Problem to work on =>
Rewrite all the entries below, replacing "catalogue" with "catalog" each time it appears and changing nothing else. Leave the pictures out of your answer.

Stored data entries:
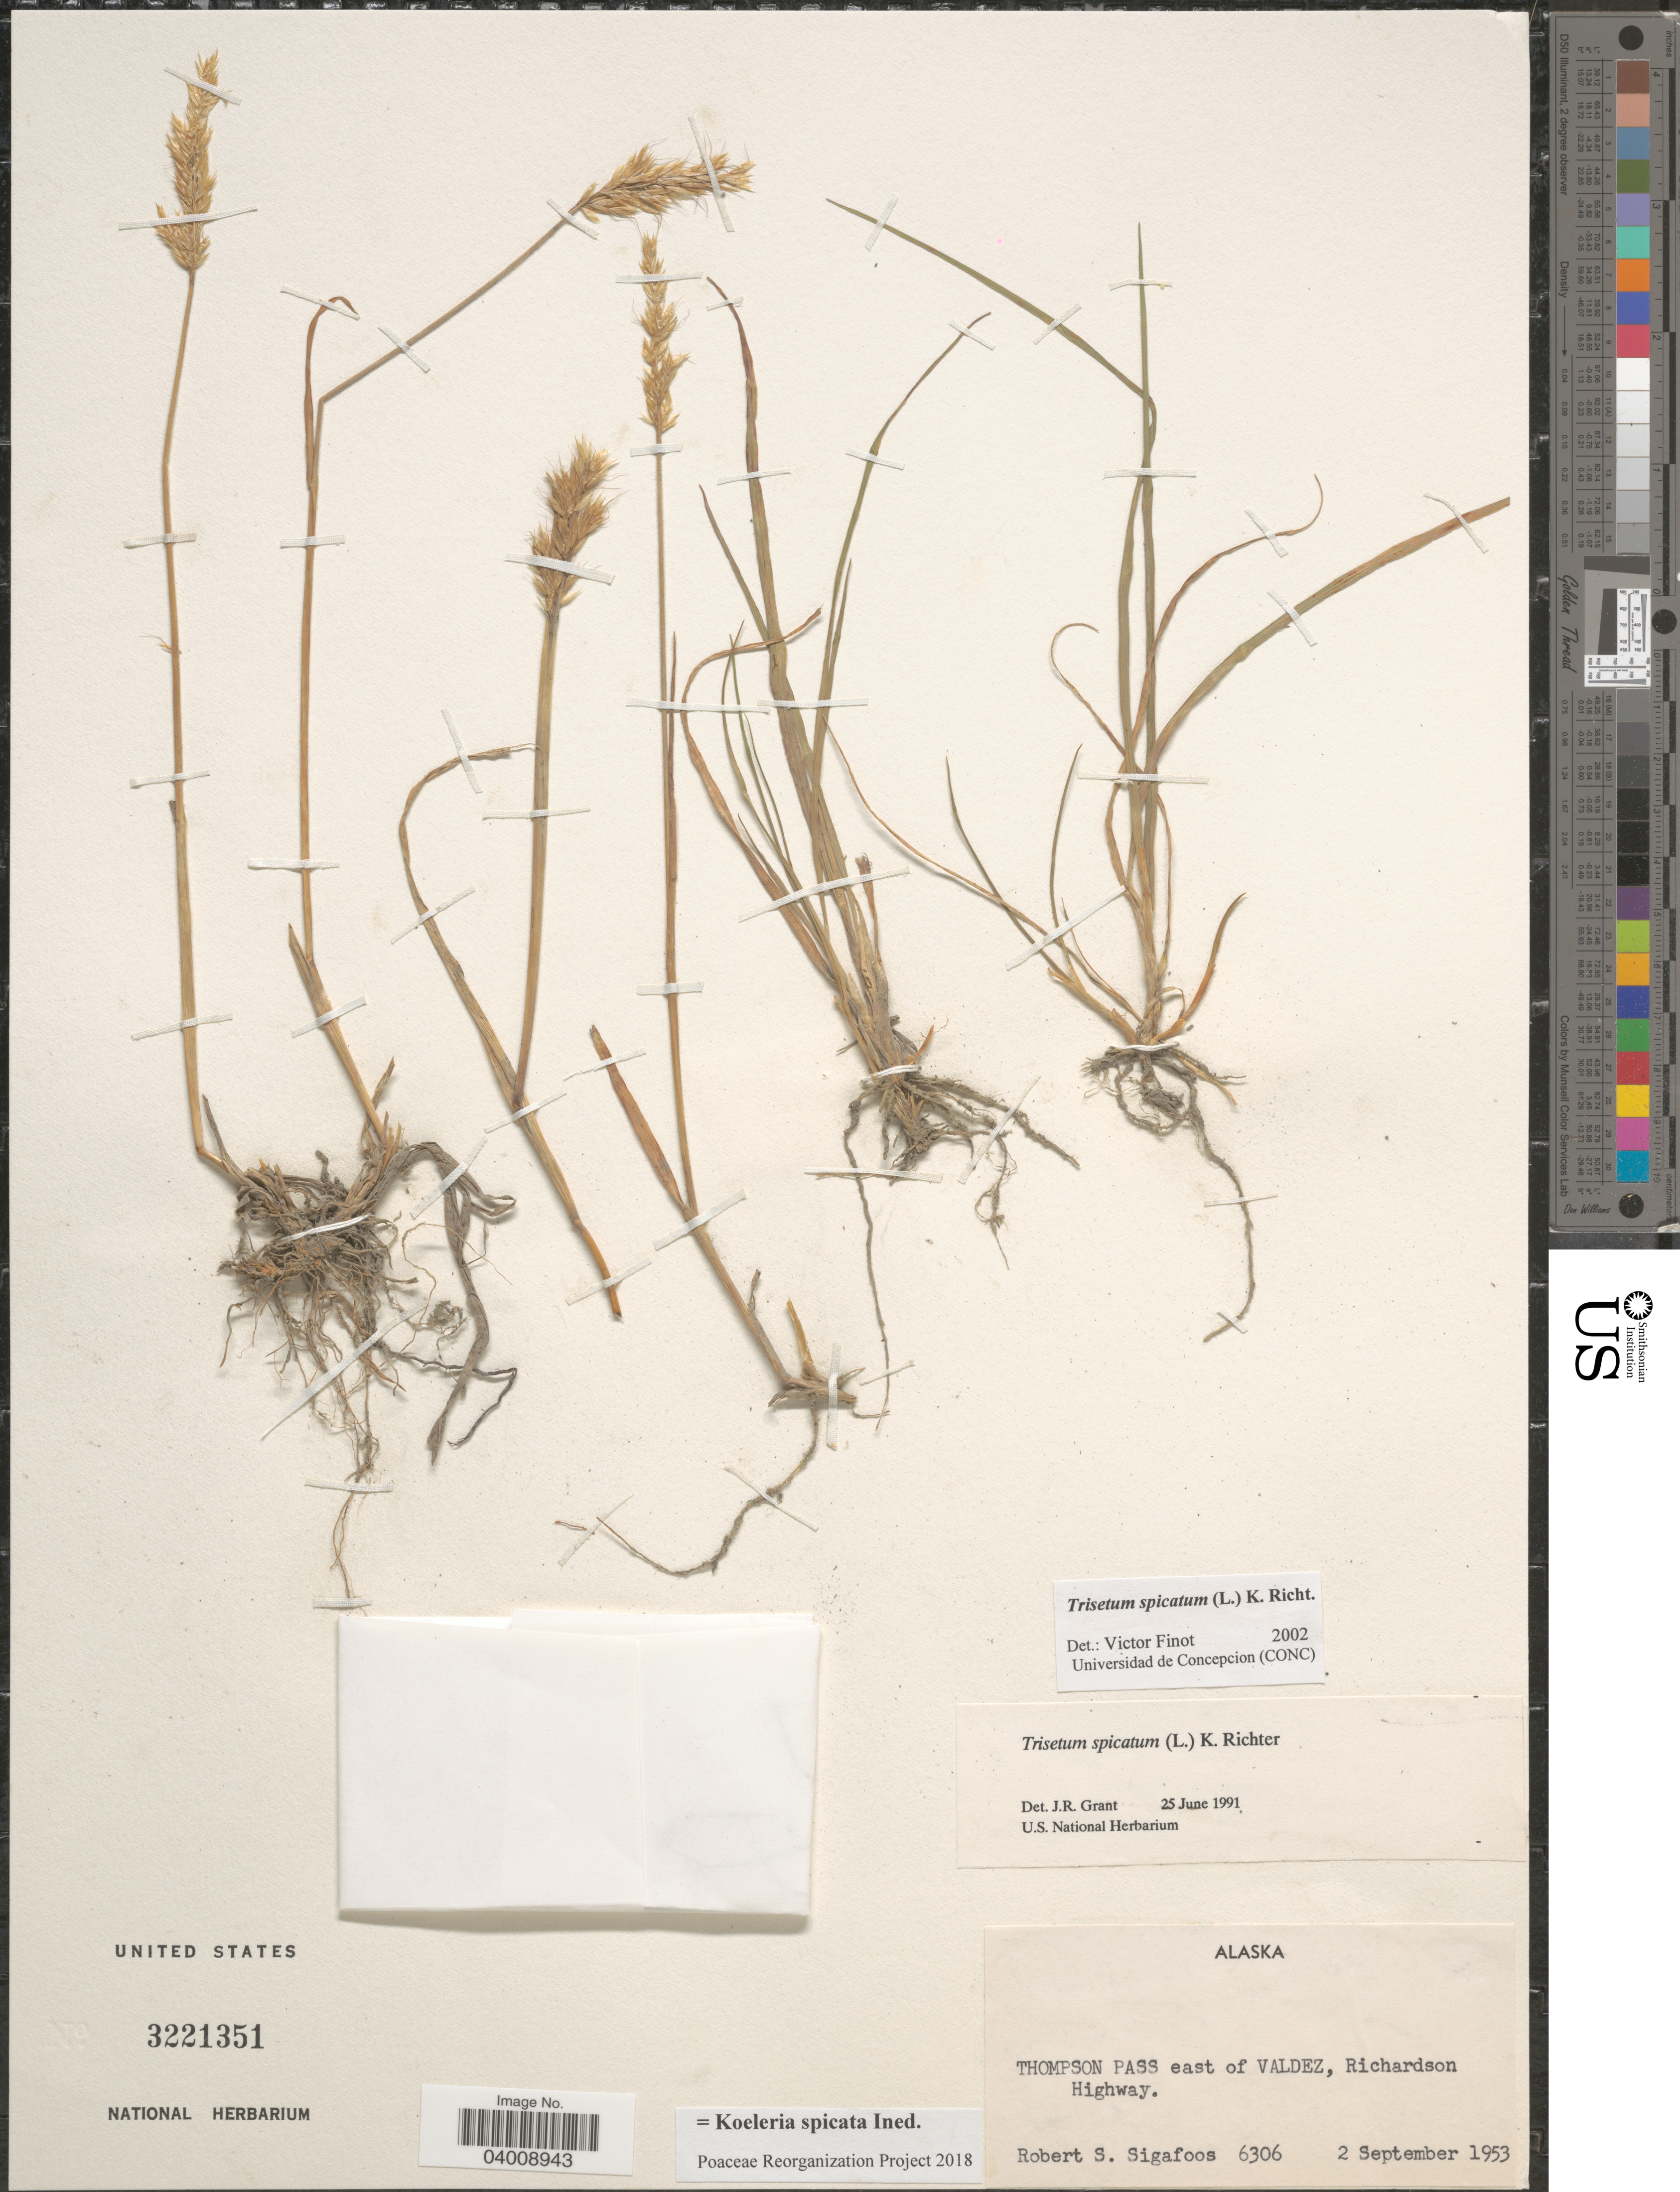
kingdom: Plantae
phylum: Tracheophyta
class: Liliopsida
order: Poales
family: Poaceae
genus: Koeleria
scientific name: Koeleria spicata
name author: (L.) Barberá et al.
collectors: R. Sigafoos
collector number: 6306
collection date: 1953-09-02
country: United States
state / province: Alaska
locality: Thompson Pass east of Valdez, Richardson Highway.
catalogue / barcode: US 3221351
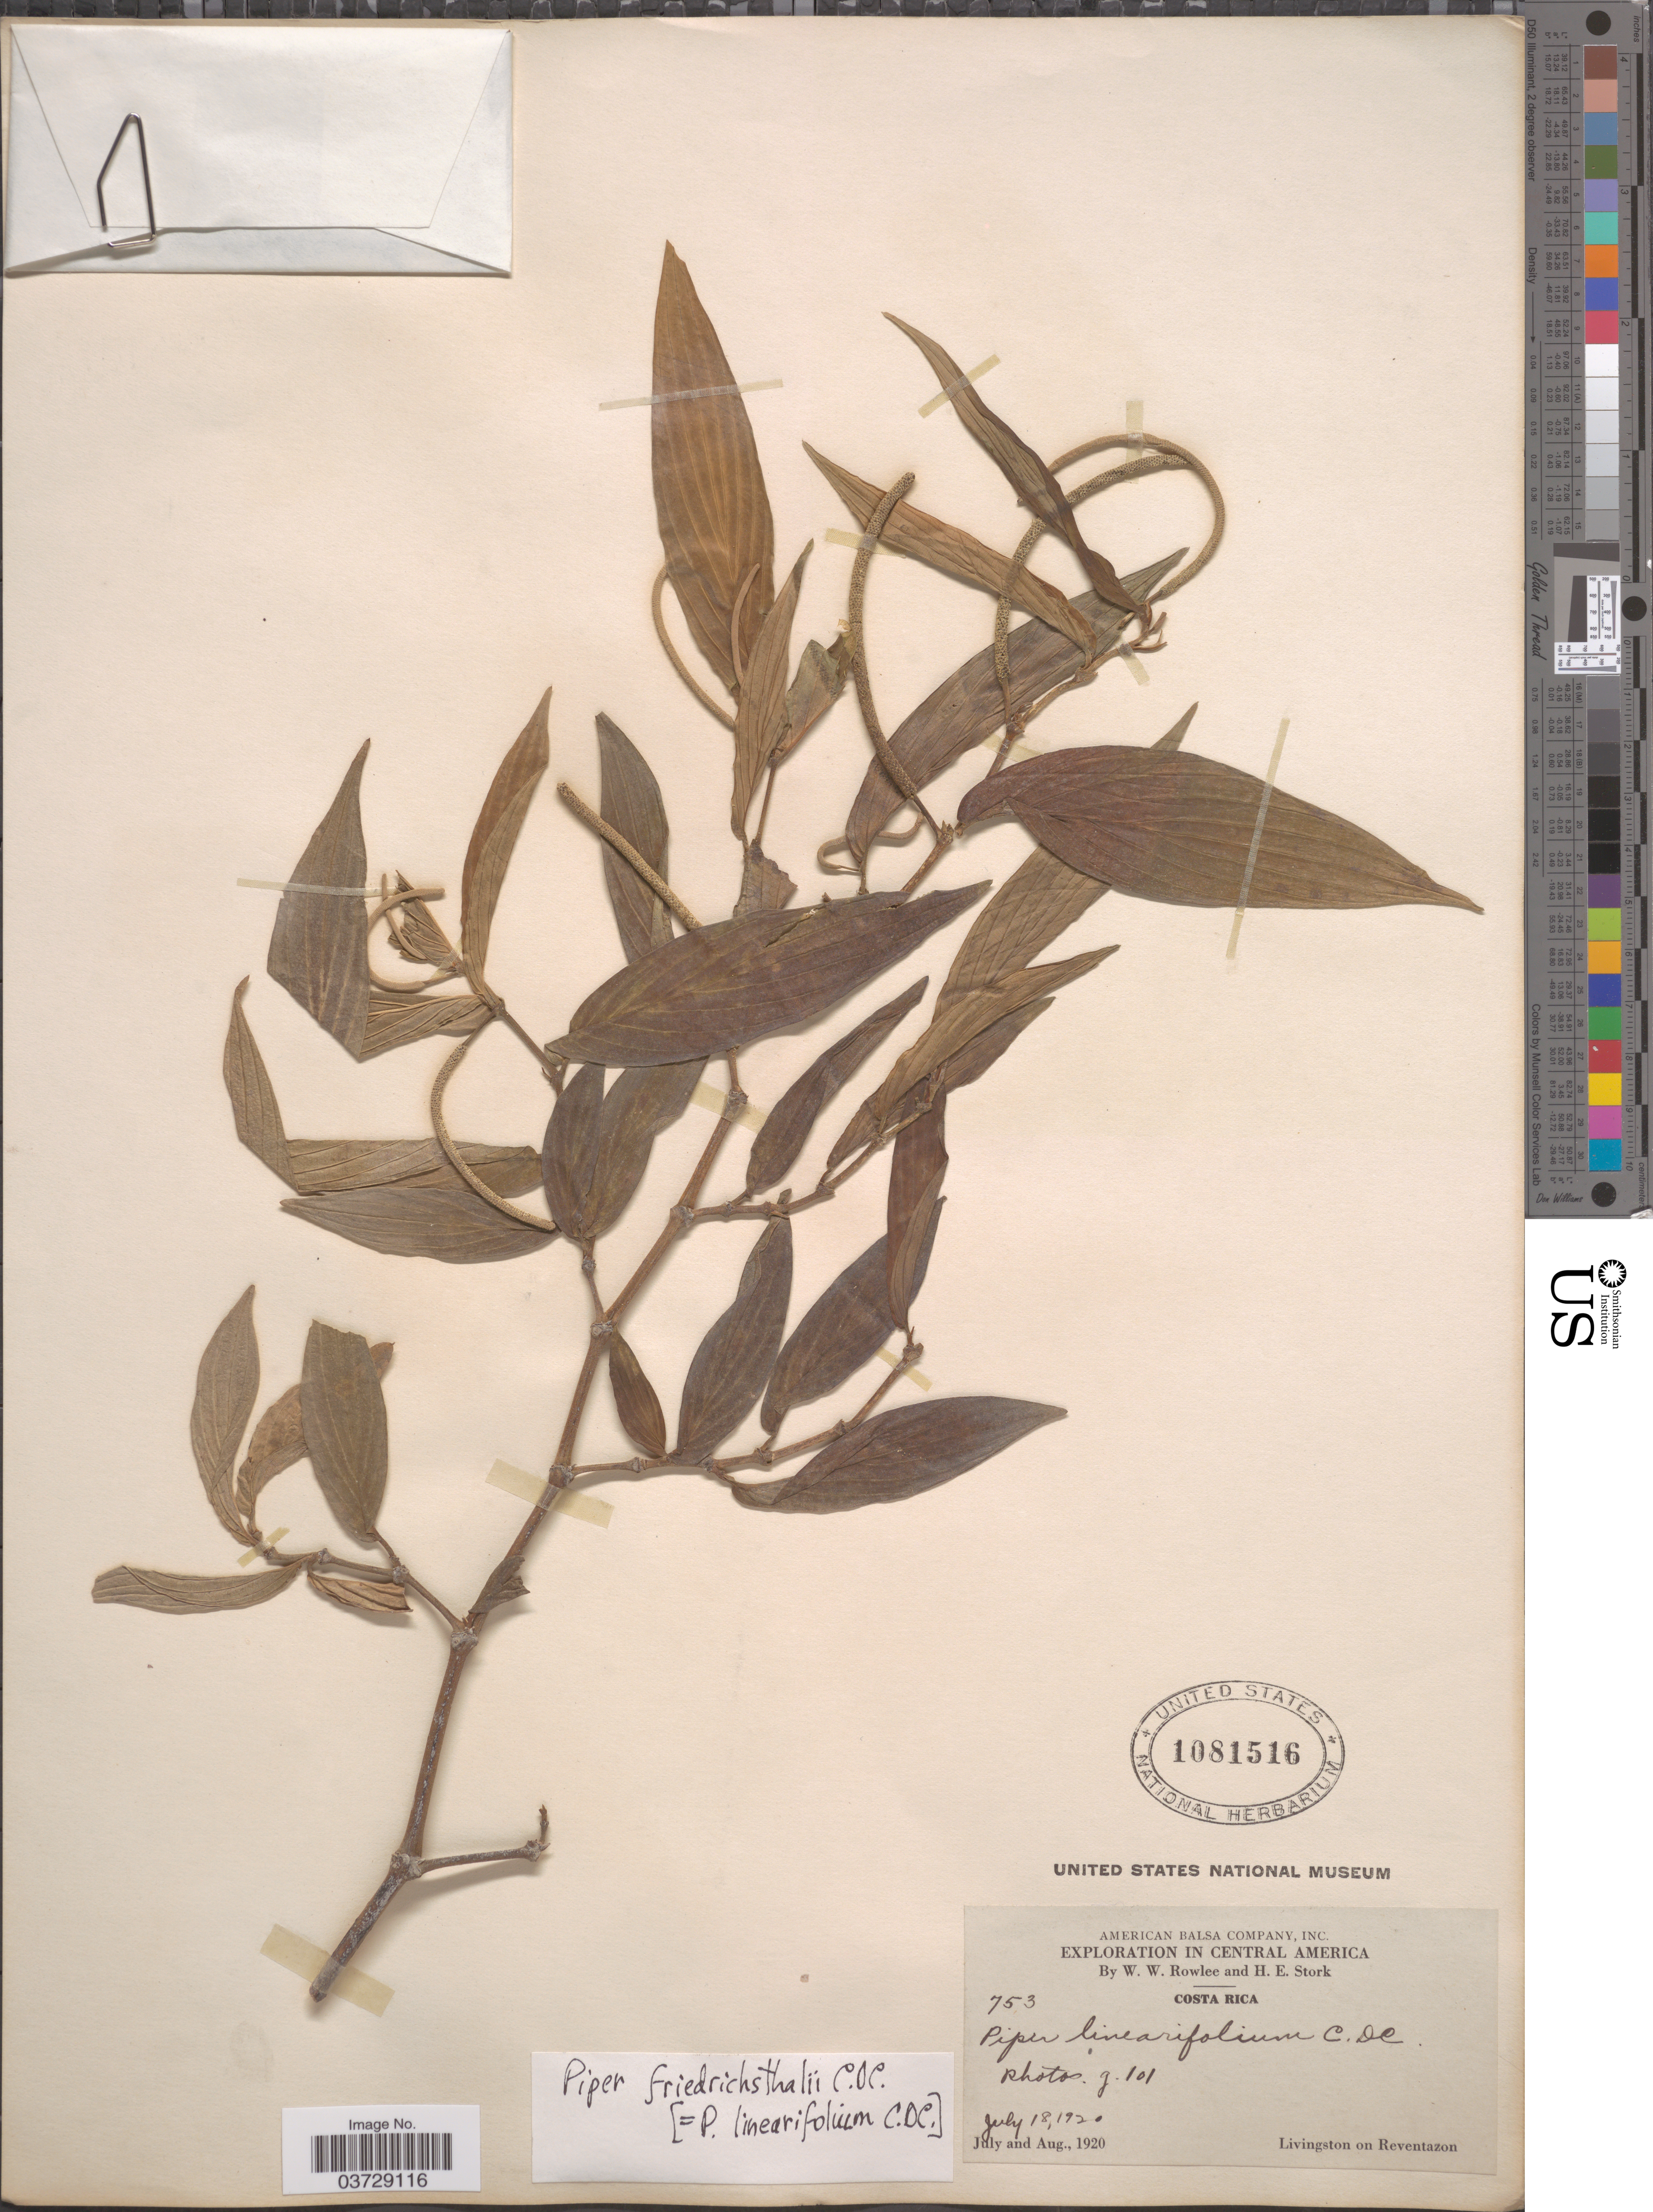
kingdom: Plantae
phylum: Tracheophyta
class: Magnoliopsida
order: Piperales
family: Piperaceae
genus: Piper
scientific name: Piper friedrichsthalii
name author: C. DC.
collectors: W. W. Rowlee & H. E. Stork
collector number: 753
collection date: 1920-07-18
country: Costa Rica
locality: Livingston on Reventazon.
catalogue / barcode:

Solution to this exercise =>
kingdom: Plantae
phylum: Tracheophyta
class: Liliopsida
order: Poales
family: Poaceae
genus: Koeleria
scientific name: Koeleria spicata
name author: (L.) Barberá et al.
collectors: R. Sigafoos
collector number: 6306
collection date: 1953-09-02
country: United States
state / province: Alaska
locality: Thompson Pass east of Valdez, Richardson Highway.
catalog / barcode: US 3221351
kingdom: Plantae
phylum: Tracheophyta
class: Magnoliopsida
order: Piperales
family: Piperaceae
genus: Piper
scientific name: Piper friedrichsthalii
name author: C. DC.
collectors: W. W. Rowlee & H. E. Stork
collector number: 753
collection date: 1920-07-18
country: Costa Rica
locality: Livingston on Reventazon.
catalog / barcode:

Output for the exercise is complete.